===== TEXTO PROPORCIONADO =====

En una sociedad donde se impone un ritmo frenético, de gran competitividad, de permanente exigencia y no sólo en el ámbito laboral, puede haber personas que, por distintas circunstancias, no sean capaces de asimilar dichas dinámicas y seguir el ritmo, por lo que fácilmente pueden caer en una escalada de exclusión, en este caso descendente. Y sus manifestaciones pueden evidenciar mecanismos de defensa que les conducirán a posicionarse como víctimas y, por lo tanto, receptoras pasivas de ayudas o, en otras ocasiones, podrían desarrollarse actitudes desafiantes frente a una sociedad que les excluye y les exige a su vez.

Un mercado laboral exigente como el actual puede desencadenar sentimientos de vergüenza, de frustración, de incapacidad que poco a poco hunden a la persona en situaciones de mayor exclusión.

Las políticas activas de empleo enfocadas exclusivamente a procesos formativos en los que las prácticas son un anexo o complemento, están evidenciando una limitación importante ante situaciones de desempleo estructural como los que estamos describiendo. Dichas acciones denotan un importante grado de eficacia para situaciones cercanas al empleo, donde las personas todavía no han perdido competencias clave, como las que hemos descrito en anteriores posts. Sin embargo, para las personas que manifiestan situaciones de desempleo de larga duración y dificultades añadidas, no parecen alcanzar una incidencia positiva importante.

Muchas de estas personas acaban realizando a lo largo de los años numerosos itinerarios formativos, muchas veces obligadas por la contraprestación que tienen que realizar para recibir una ayuda económica, pero la realidad es que el impacto que producen en ellas estas formaciones es muy pequeño.

===== SECCIÓN DE DATOS =====

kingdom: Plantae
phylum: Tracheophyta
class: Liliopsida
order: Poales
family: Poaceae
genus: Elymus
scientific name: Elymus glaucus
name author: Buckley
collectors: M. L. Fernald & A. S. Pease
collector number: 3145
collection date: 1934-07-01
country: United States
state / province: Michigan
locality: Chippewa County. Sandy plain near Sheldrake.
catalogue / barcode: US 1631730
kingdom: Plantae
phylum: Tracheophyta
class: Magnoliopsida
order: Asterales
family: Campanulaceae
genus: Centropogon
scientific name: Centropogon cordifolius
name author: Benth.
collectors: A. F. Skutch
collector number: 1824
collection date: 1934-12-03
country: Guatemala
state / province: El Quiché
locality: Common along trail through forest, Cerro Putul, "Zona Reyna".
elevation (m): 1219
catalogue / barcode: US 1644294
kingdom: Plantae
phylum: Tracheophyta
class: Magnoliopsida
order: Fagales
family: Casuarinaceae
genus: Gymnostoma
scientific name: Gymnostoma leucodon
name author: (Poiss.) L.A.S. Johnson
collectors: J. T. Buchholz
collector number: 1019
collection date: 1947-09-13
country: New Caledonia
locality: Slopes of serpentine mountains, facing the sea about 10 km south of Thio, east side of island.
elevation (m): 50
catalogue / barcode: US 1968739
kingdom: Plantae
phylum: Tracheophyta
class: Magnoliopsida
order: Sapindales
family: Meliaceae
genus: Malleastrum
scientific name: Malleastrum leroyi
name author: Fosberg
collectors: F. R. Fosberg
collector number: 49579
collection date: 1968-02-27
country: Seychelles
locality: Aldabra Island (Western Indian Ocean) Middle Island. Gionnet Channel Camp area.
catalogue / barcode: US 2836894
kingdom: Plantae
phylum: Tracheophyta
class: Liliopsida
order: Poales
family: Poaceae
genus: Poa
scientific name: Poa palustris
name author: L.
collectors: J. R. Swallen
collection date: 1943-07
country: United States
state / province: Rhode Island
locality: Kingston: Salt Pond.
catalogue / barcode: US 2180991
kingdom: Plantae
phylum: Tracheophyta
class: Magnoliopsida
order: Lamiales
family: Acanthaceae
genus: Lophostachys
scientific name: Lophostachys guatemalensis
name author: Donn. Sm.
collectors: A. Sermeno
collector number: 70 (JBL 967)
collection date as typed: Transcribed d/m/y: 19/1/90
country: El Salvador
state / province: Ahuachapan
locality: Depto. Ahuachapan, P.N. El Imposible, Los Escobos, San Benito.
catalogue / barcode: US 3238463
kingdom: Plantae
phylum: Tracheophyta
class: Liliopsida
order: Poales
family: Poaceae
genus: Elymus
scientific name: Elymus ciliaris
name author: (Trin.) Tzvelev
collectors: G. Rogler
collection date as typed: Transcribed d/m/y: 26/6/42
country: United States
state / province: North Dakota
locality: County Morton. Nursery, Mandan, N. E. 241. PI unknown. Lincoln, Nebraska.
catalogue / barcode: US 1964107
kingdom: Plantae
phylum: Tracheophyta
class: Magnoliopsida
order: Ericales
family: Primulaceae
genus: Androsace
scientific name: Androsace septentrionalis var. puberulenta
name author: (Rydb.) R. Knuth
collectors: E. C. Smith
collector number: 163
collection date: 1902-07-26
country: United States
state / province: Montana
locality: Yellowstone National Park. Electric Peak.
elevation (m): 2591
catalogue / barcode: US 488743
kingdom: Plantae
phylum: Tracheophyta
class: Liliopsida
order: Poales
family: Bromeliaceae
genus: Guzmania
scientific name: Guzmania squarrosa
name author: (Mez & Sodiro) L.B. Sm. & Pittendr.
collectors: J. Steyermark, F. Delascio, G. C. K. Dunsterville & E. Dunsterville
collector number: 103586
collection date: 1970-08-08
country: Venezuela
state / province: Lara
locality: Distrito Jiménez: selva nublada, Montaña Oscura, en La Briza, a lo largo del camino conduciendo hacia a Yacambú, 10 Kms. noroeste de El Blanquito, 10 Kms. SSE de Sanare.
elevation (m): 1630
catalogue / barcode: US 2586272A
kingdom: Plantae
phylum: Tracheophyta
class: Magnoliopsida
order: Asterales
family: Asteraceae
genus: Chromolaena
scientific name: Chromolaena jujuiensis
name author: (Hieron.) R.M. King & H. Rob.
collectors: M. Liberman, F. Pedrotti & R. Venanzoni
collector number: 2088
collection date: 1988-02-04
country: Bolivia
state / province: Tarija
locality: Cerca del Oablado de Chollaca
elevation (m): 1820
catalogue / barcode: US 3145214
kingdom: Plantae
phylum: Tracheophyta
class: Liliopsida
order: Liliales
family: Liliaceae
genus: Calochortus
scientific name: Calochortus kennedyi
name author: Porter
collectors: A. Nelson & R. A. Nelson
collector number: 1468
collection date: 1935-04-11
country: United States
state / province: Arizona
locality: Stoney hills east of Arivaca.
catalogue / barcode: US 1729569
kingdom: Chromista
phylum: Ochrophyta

=====

* [TAREAS DEL EJERCICIO]
- A) Indica si cada afirmación concuerda con el texto sobre el desempleo. Responde sí o no y cita literalmente las palabras del texto que lo deciden: (i) las acciones formativas muestran eficacia para situaciones cercanas al empleo; (ii) las formaciones tienen un gran impacto en quienes realizan muchos itinerarios formativos; (iii) un mercado laboral exigente puede provocar sentimientos de vergüenza.
- B) Continúa el texto sobre el desempleo a partir de su última frase.

* [RESPUESTAS POR TAREA]
- A)
(i) Sí: "Dichas acciones denotan un importante grado de eficacia para situaciones cercanas al empleo".
(ii) No: "el impacto que producen en ellas estas formaciones es muy pequeño".
(iii) Sí: "puede desencadenar sentimientos de vergüenza, de frustración, de incapacidad".

- B)
En este sentido como punto de partida, no siempre se debería pensar en el empleo como la solución que toda persona debe alcanzar para su integración social. Pero no sólo desde el punto de vista de la persona, sino también del propio mercado laboral que va a ser incapaz de absorber estas situaciones de paro estructural, ya que, en algunos casos, será muy difícil que cumplan con las expectativas y necesidades de las empresas. Esta afirmación, por otro lado, no debe suponer la renuncia a fomentar las competencias necesarias que quizá, en un futuro, puedan abrir las puertas a un empleo protegido o no, sobre todo las competencias básicas o transversales que también son un apoyo fundamental en la integración social.

En primer lugar, como ya hemos comentado en otras ocasiones, es necesario establecer un sistema de garantía de rentas básico para cubrir sus necesidades básicas. Estas prestaciones económicas deberían estar desvinculadas de los procesos de inserción social-laboral, no estableciéndose éstos como condición para su percepción. Este planteamiento ha demostrado su total ineficacia en determinadas situaciones, consumiendo ingentes recursos para el control.

Por supuesto, esto no debe ser obstáculo para continuar ofreciendo programas de inserción social en los que pueda trabajarse aspectos previos al empleo. De la misma manera que cabría la posibilidad de reorientar los recursos existentes de servicios sociales, para promover entrevistas de motivación desde un punto de vista del acompañamiento social y no sólo exigir a las personas participantes evidencias de estar realizando una búsqueda activa de empleo, mediante sellos, certificados o notas de empresas o agencias de colocación que no conducen a ninguna parte, salvo acrecentar la frustración de muchas de estas personas. Si centramos el foco en la entrevista de motivación, podremos derivar a las personas a los recursos más adecuados y desde su libre aceptación.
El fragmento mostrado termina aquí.